--- Listed records ---
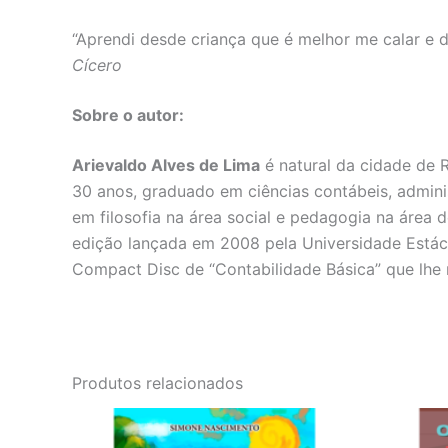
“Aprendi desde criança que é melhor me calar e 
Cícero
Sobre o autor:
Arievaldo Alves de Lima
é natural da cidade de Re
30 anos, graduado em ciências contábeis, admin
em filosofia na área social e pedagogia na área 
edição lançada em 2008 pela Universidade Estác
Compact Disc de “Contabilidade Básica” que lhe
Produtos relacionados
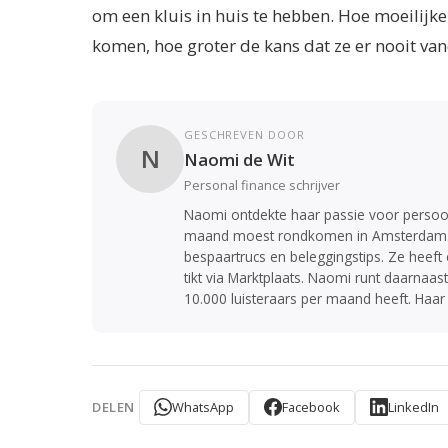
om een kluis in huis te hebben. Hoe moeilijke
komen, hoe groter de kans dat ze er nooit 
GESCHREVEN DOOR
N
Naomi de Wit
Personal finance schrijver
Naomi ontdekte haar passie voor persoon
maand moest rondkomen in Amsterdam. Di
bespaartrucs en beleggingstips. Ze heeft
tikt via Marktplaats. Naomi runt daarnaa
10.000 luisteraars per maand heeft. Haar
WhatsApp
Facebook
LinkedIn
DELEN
---
--- Listed records ---
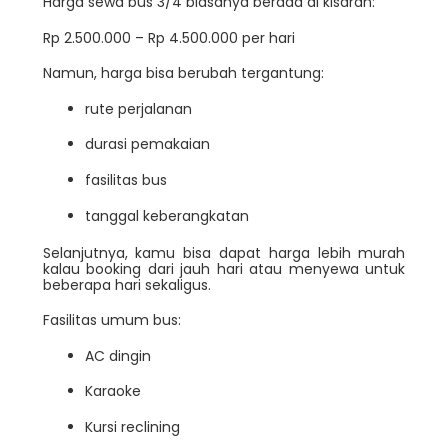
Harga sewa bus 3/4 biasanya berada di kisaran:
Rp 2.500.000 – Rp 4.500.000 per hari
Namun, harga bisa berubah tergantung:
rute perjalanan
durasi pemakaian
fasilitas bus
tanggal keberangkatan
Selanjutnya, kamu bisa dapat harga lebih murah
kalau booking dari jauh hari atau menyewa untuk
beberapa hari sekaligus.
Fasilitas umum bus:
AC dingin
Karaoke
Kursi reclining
---
--- Listed records ---
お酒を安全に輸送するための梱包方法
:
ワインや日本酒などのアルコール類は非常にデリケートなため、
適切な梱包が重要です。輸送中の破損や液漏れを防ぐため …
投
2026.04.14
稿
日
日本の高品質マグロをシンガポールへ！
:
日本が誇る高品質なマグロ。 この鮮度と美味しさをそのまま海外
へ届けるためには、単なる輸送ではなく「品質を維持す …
---
• **What to do**: Set down, from the entries above, exactly the lines from the one with "kalau booking dari" up to and including the one with "Kursi reclining", and no other lines.

• **Answer to the problem**:
kalau booking dari jauh hari atau menyewa untuk
beberapa hari sekaligus.
Fasilitas umum bus:
AC dingin
Karaoke
Kursi reclining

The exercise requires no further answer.